The lowly, unsightly TV antenna, consigned to garages or forgotten altogether when people switched to cable and satellite services for TV, is rising again.
Once known as "rabbit ears" because of their shape, antennas pull in actual broadcast signals to TVs, something that was once everyday knowledge but got lost as people for more than a generation came to rely on cable and satellite providers.
In the Twin Cities and much of Minnesota, antenna users can receive 10 to 60 TV channels, often in high-definition quality, over the air at no expense. Local antenna installers say business has been rising about 20 percent to 25 percent annually for several years.

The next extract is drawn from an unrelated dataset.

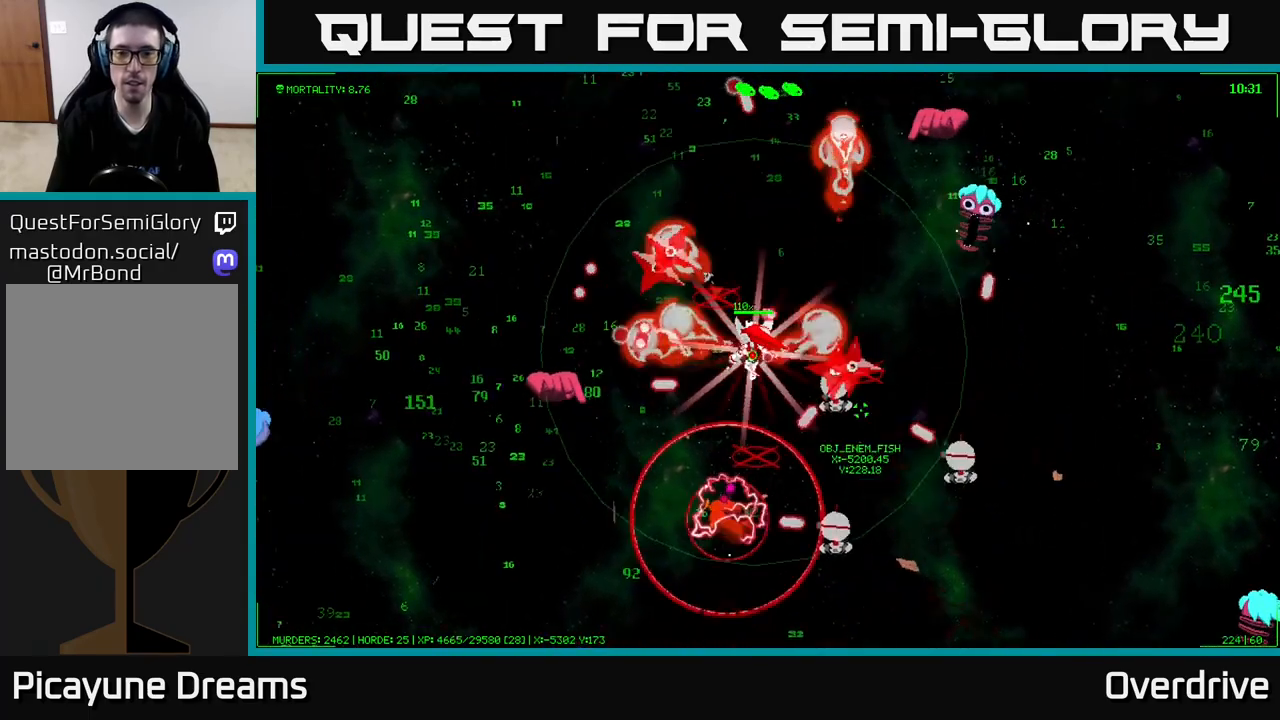
{"buttons": [], "left_stick": "up-left", "right_stick": "center", "events": []}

Tom McGlynn, owner of St. Paul-based Mr. HDTV Man, noticed the change about three years ago. "It wasn't just the traditional cost-cutter upset over the latest cable bill who was calling," McGlynn said. "I started getting calls from affluent clientele in the western suburbs, seniors who have long resisted change, and millennials who wanted local channels to add to their streaming of Netflix and Sling."

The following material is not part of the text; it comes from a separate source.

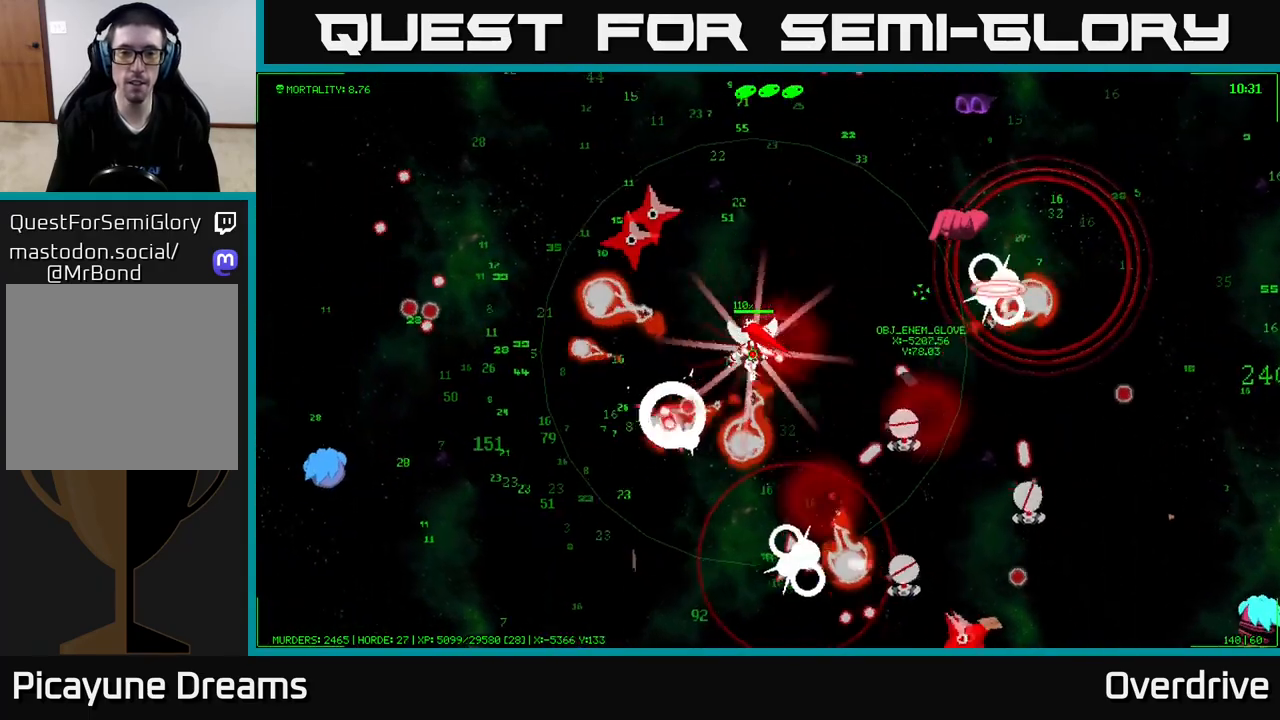
{"buttons": [], "left_stick": "left", "right_stick": "center", "events": [[117, "left_stick", "left"]]}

Twenty percent of homes in the U.S. use a digital antenna to access live TV, up from 16 percent just two years ago, according to Parks Associates market research in Texas. The Twin Cities has an even higher antenna percentage. It's the eighth largest broadcast-only market in the country, with more than 22 percent of homes using antennas to get local TV, according to TVb.org, a local broadcast trade association.
Duane Wawrzyniak, owner of Electronic Servicing in Silver Lake, Minn., near Hutchinson, said his antenna business has doubled in the past five years. "When Dish and DirecTV came out to the rural areas in 2000 to 2005, it was a big deal. Our antenna business went away," he said. "But people got tired of having a $100 TV bill every month for channels they never watch."
Yet even as sales rise, the number of antenna installers in the Twin Cities is shrinking.
Installations can be dangerous work, especially on homes with steep roofs, Wawrzyniak said. He sometimes asks himself what he's doing on a roof at age 59. "I don't see a lot of younger people getting into the business," he said. "They can do commercial or industrial electrical and make more money."